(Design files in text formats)

=== Begin Enclosure ===

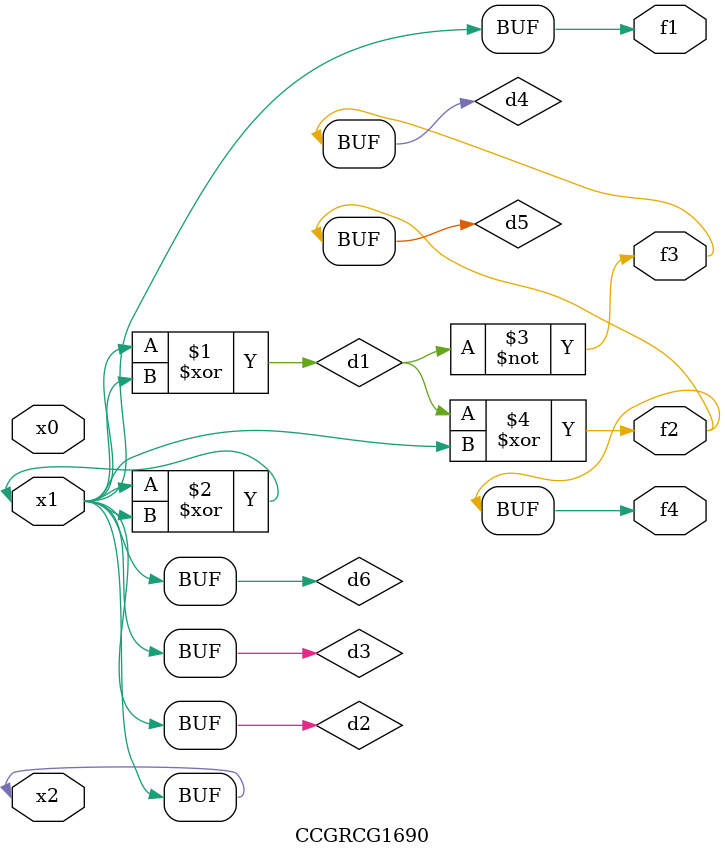
<source format=v>
module CCGRCG1690(
	input x0, x1, x2,
	output f1, f2, f3, f4
);

	wire d1, d2, d3, d4, d5, d6;

	xor (d1, x1, x2);
	buf (d2, x1, x2);
	xor (d3, x1, x2);
	nor (d4, d1);
	xor (d5, d1, d2);
	buf (d6, d2, d3);
	assign f1 = d6;
	assign f2 = d5;
	assign f3 = d4;
	assign f4 = d5;
endmodule

</source>
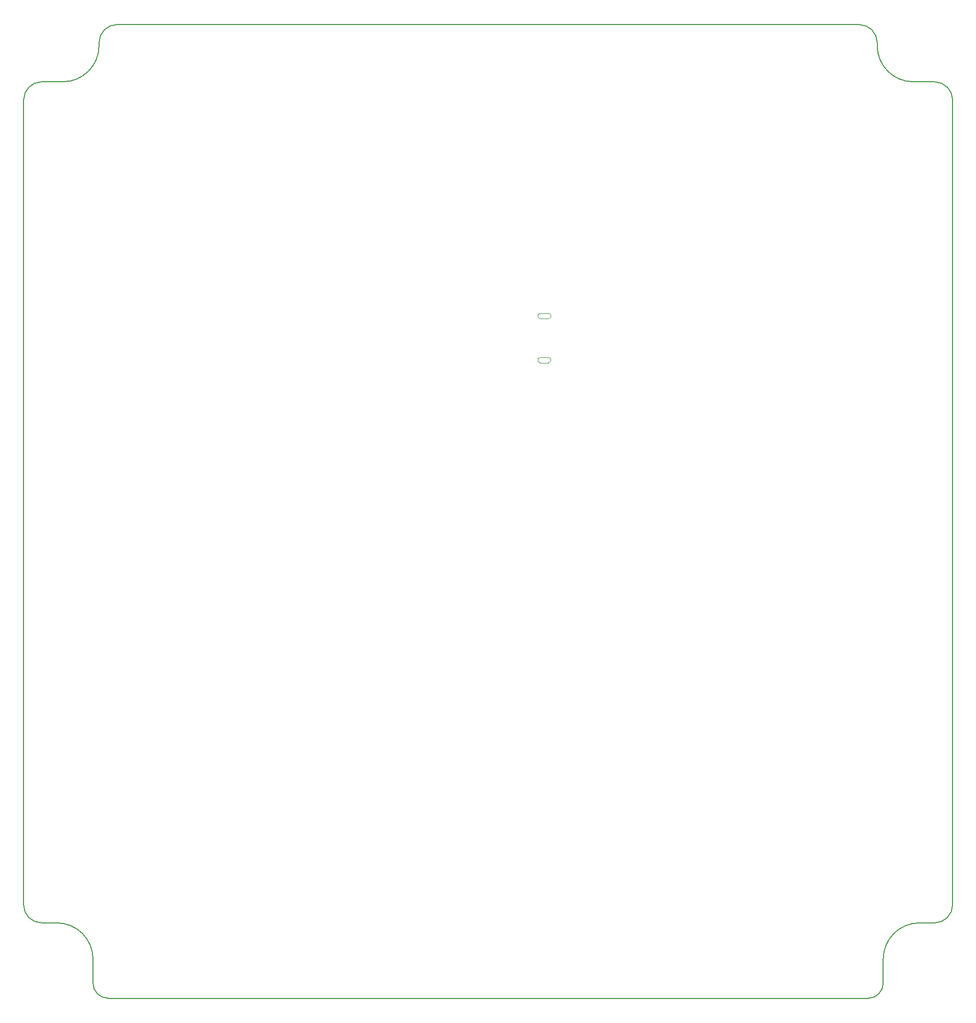
<source format=gko>
G04 #@! TF.GenerationSoftware,KiCad,Pcbnew,(5.99.0-10483-ga6ad7a4a70)*
G04 #@! TF.CreationDate,2021-05-06T14:06:47+03:00*
G04 #@! TF.ProjectId,hellen64_miataNA6_94,68656c6c-656e-4363-945f-6d696174614e,b*
G04 #@! TF.SameCoordinates,PX1406f40PYa852d20*
G04 #@! TF.FileFunction,Profile,NP*
%FSLAX46Y46*%
G04 Gerber Fmt 4.6, Leading zero omitted, Abs format (unit mm)*
G04 Created by KiCad (PCBNEW (5.99.0-10483-ga6ad7a4a70)) date 2021-05-06 14:06:47*
%MOMM*%
%LPD*%
G01*
G04 APERTURE LIST*
G04 #@! TA.AperFunction,Profile*
%ADD10C,0.127000*%
G04 #@! TD*
G04 #@! TA.AperFunction,Profile*
%ADD11C,0.120000*%
G04 #@! TD*
G04 APERTURE END LIST*
D10*
X5500000Y12500000D02*
G75*
G02*
X11500000Y6500000I0J-6000000D01*
G01*
X3000000Y12500000D02*
G75*
G02*
X0Y15500000I0J3000000D01*
G01*
X6500000Y152000000D02*
X3000000Y152000000D01*
X15500000Y161500000D02*
X138500000Y161500000D01*
X12500000Y158000000D02*
G75*
G02*
X6500000Y152000000I-6000000J0D01*
G01*
X138500000Y161500000D02*
G75*
G02*
X141500000Y158500000I0J-3000000D01*
G01*
X14000000Y0D02*
G75*
G02*
X11500000Y2500000I0J2500000D01*
G01*
X11500000Y6500000D02*
X11500000Y2500000D01*
X154000000Y149000000D02*
X154000000Y15500000D01*
X141500000Y158500000D02*
X141500000Y158000000D01*
X12500000Y158500000D02*
X12500000Y158000000D01*
X0Y149000000D02*
X0Y15500000D01*
X147500000Y152000000D02*
G75*
G02*
X141500000Y158000000I0J6000000D01*
G01*
X151000000Y152000000D02*
G75*
G02*
X154000000Y149000000I0J-3000000D01*
G01*
X140000000Y0D02*
X14000000Y0D01*
X147500000Y152000000D02*
X151000000Y152000000D01*
X0Y149000000D02*
G75*
G02*
X3000000Y152000000I3000000J0D01*
G01*
X5500000Y12500000D02*
X3000000Y12500000D01*
X142500000Y2500000D02*
G75*
G02*
X140000000Y0I-2500000J0D01*
G01*
X148500000Y12500000D02*
X151000000Y12500000D01*
X142500000Y6500000D02*
G75*
G02*
X148500000Y12500000I6000000J0D01*
G01*
X154000000Y15500000D02*
G75*
G02*
X151000000Y12500000I-3000000J0D01*
G01*
X142500000Y2500000D02*
X142500000Y6500000D01*
X12500000Y158500000D02*
G75*
G02*
X15500000Y161500000I3000000J0D01*
G01*
D11*
G04 #@! TO.C,J1*
X86991218Y112703407D02*
X85611563Y112703407D01*
X85671060Y106296593D02*
X87050715Y106296593D01*
X85677199Y113591114D02*
X87056854Y113591114D01*
X86985079Y105408886D02*
X85605424Y105408886D01*
X85677199Y113591115D02*
G75*
G03*
X85611563Y112703408I7527J-446837D01*
G01*
X85671060Y106296594D02*
G75*
G03*
X85605424Y105408887I7527J-446837D01*
G01*
X86991218Y112703409D02*
G75*
G03*
X87056854Y113591113I-7526J446835D01*
G01*
X86985079Y105408888D02*
G75*
G03*
X87050715Y106296592I-7526J446835D01*
G01*
G04 #@! TD*
M02*

</source>
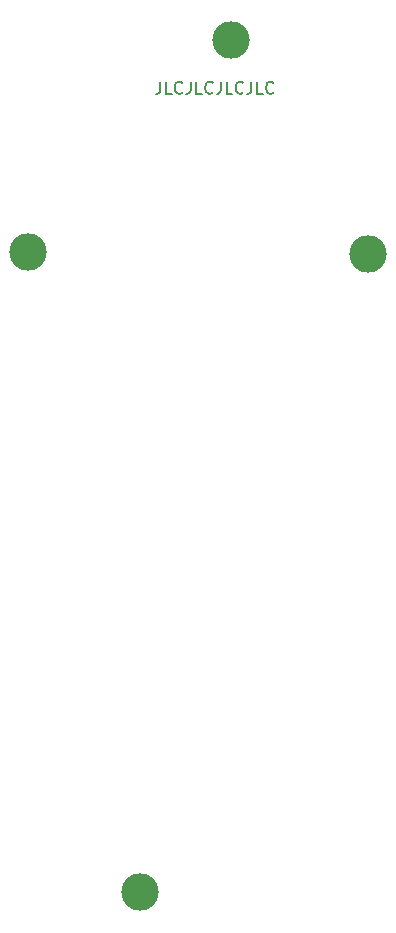
<source format=gto>
%TF.GenerationSoftware,KiCad,Pcbnew,5.99.0-unknown-909dca71c~104~ubuntu18.04.1*%
%TF.CreationDate,2021-01-02T13:38:36-05:00*%
%TF.ProjectId,881_back_panel,3838315f-6261-4636-9b5f-70616e656c2e,rev?*%
%TF.SameCoordinates,Original*%
%TF.FileFunction,Legend,Top*%
%TF.FilePolarity,Positive*%
%FSLAX46Y46*%
G04 Gerber Fmt 4.6, Leading zero omitted, Abs format (unit mm)*
G04 Created by KiCad (PCBNEW 5.99.0-unknown-909dca71c~104~ubuntu18.04.1) date 2021-01-02 13:38:36*
%MOMM*%
%LPD*%
G01*
G04 APERTURE LIST*
%ADD10C,0.150000*%
%ADD11C,3.175000*%
G04 APERTURE END LIST*
D10*
X125680952Y-79302380D02*
X125680952Y-80016666D01*
X125633333Y-80159523D01*
X125538095Y-80254761D01*
X125395238Y-80302380D01*
X125300000Y-80302380D01*
X126633333Y-80302380D02*
X126157142Y-80302380D01*
X126157142Y-79302380D01*
X127538095Y-80207142D02*
X127490476Y-80254761D01*
X127347619Y-80302380D01*
X127252380Y-80302380D01*
X127109523Y-80254761D01*
X127014285Y-80159523D01*
X126966666Y-80064285D01*
X126919047Y-79873809D01*
X126919047Y-79730952D01*
X126966666Y-79540476D01*
X127014285Y-79445238D01*
X127109523Y-79350000D01*
X127252380Y-79302380D01*
X127347619Y-79302380D01*
X127490476Y-79350000D01*
X127538095Y-79397619D01*
X128252380Y-79302380D02*
X128252380Y-80016666D01*
X128204761Y-80159523D01*
X128109523Y-80254761D01*
X127966666Y-80302380D01*
X127871428Y-80302380D01*
X129204761Y-80302380D02*
X128728571Y-80302380D01*
X128728571Y-79302380D01*
X130109523Y-80207142D02*
X130061904Y-80254761D01*
X129919047Y-80302380D01*
X129823809Y-80302380D01*
X129680952Y-80254761D01*
X129585714Y-80159523D01*
X129538095Y-80064285D01*
X129490476Y-79873809D01*
X129490476Y-79730952D01*
X129538095Y-79540476D01*
X129585714Y-79445238D01*
X129680952Y-79350000D01*
X129823809Y-79302380D01*
X129919047Y-79302380D01*
X130061904Y-79350000D01*
X130109523Y-79397619D01*
X130823809Y-79302380D02*
X130823809Y-80016666D01*
X130776190Y-80159523D01*
X130680952Y-80254761D01*
X130538095Y-80302380D01*
X130442857Y-80302380D01*
X131776190Y-80302380D02*
X131300000Y-80302380D01*
X131300000Y-79302380D01*
X132680952Y-80207142D02*
X132633333Y-80254761D01*
X132490476Y-80302380D01*
X132395238Y-80302380D01*
X132252380Y-80254761D01*
X132157142Y-80159523D01*
X132109523Y-80064285D01*
X132061904Y-79873809D01*
X132061904Y-79730952D01*
X132109523Y-79540476D01*
X132157142Y-79445238D01*
X132252380Y-79350000D01*
X132395238Y-79302380D01*
X132490476Y-79302380D01*
X132633333Y-79350000D01*
X132680952Y-79397619D01*
X133395238Y-79302380D02*
X133395238Y-80016666D01*
X133347619Y-80159523D01*
X133252380Y-80254761D01*
X133109523Y-80302380D01*
X133014285Y-80302380D01*
X134347619Y-80302380D02*
X133871428Y-80302380D01*
X133871428Y-79302380D01*
X135252380Y-80207142D02*
X135204761Y-80254761D01*
X135061904Y-80302380D01*
X134966666Y-80302380D01*
X134823809Y-80254761D01*
X134728571Y-80159523D01*
X134680952Y-80064285D01*
X134633333Y-79873809D01*
X134633333Y-79730952D01*
X134680952Y-79540476D01*
X134728571Y-79445238D01*
X134823809Y-79350000D01*
X134966666Y-79302380D01*
X135061904Y-79302380D01*
X135204761Y-79350000D01*
X135252380Y-79397619D01*
D11*
%TO.C,SNAP-HOLE-0.125-INCH*%
X114500000Y-93750000D03*
%TD*%
%TO.C,SNAP-HOLE-0.125-INCH*%
X131700000Y-75800000D03*
%TD*%
%TO.C,SNAP-HOLE-0.125-INCH*%
X124000000Y-147900000D03*
%TD*%
%TO.C,SNAP-HOLE-0.125-INCH*%
X143300000Y-93900000D03*
%TD*%
M02*

</source>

=== End Enclosure ===

Exercise aim
Taking the records above, retype every line from the one with "date 2021-01-02 13:38:36*" down to the one with "X129538095Y-79540476D01*", exactly and with nothing else.

Exercise response
G04 Created by KiCad (PCBNEW 5.99.0-unknown-909dca71c~104~ubuntu18.04.1) date 2021-01-02 13:38:36*
%MOMM*%
%LPD*%
G01*
G04 APERTURE LIST*
%ADD10C,0.150000*%
%ADD11C,3.175000*%
G04 APERTURE END LIST*
D10*
X125680952Y-79302380D02*
X125680952Y-80016666D01*
X125633333Y-80159523D01*
X125538095Y-80254761D01*
X125395238Y-80302380D01*
X125300000Y-80302380D01*
X126633333Y-80302380D02*
X126157142Y-80302380D01*
X126157142Y-79302380D01*
X127538095Y-80207142D02*
X127490476Y-80254761D01*
X127347619Y-80302380D01*
X127252380Y-80302380D01*
X127109523Y-80254761D01*
X127014285Y-80159523D01*
X126966666Y-80064285D01*
X126919047Y-79873809D01*
X126919047Y-79730952D01*
X126966666Y-79540476D01*
X127014285Y-79445238D01*
X127109523Y-79350000D01*
X127252380Y-79302380D01*
X127347619Y-79302380D01*
X127490476Y-79350000D01*
X127538095Y-79397619D01*
X128252380Y-79302380D02*
X128252380Y-80016666D01*
X128204761Y-80159523D01*
X128109523Y-80254761D01*
X127966666Y-80302380D01*
X127871428Y-80302380D01*
X129204761Y-80302380D02*
X128728571Y-80302380D01*
X128728571Y-79302380D01*
X130109523Y-80207142D02*
X130061904Y-80254761D01*
X129919047Y-80302380D01*
X129823809Y-80302380D01*
X129680952Y-80254761D01*
X129585714Y-80159523D01*
X129538095Y-80064285D01*
X129490476Y-79873809D01*
X129490476Y-79730952D01*
X129538095Y-79540476D01*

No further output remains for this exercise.